Kevin Boyle is the author of two books of poems: A Home for Wayward Girls (New Issues Poetry Prize) and Astir (Jacar Press).
His poems have appeared in journals, including Hollins Critic, North American Review, Pleiades, Prairie Schooner and Virginia Quarterly Review.
He grew up in Philadelphia and now lives in Burlington, North Carolina in the US.
Beauty
Dogs don’t seem to care about the sunset
The way birds do with their stopwatch:
At 6:07 the sun goes down behind the duplex
And then the slow arrival of absolute silence
At 6:21. I have to use an app to have
Certainty: that’s the creek-like song of the robin
That trails off almost last. And the last
Is who knows who. Is this the most beautiful thing?

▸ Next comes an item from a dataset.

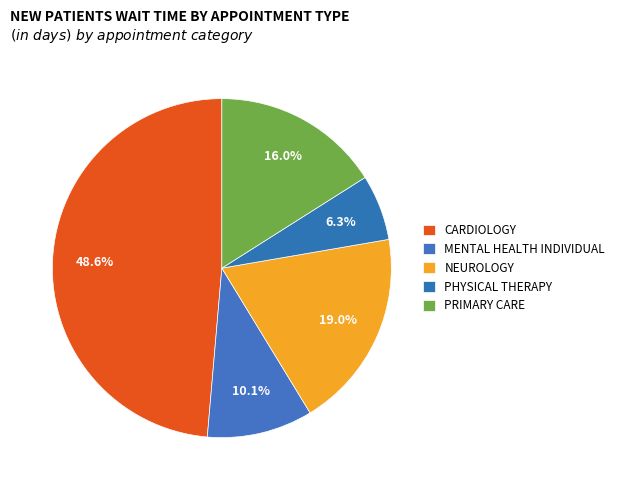

To the nearest percent, what is the combined percentage of PRIMARY CARE and PHYSICAL THERAPY?

22%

A bottle of wine, a slice of bread and cheese,
Outside by the rhododendrons about to open,
The green daffodils about to become mixed
With yellow, the frail dog in my lap turning
Fourteen in March, the weather so kind
Before the rains, my wife about to come home
In the dark. The limbs above my head stay on
The bending river birch, a brook two blocks away
Makes its royal progress. A friend said, These irises can be deadly
For a dog. The rhododendron, too. And the crocus by her stake.
The daffodils by the rosemary. Beauty, I guess,
Can be poisonous, he said. The dog barks at eight,
Her eyesight weak, because my wife is home,
Weighted down by work but carrying the missing piece.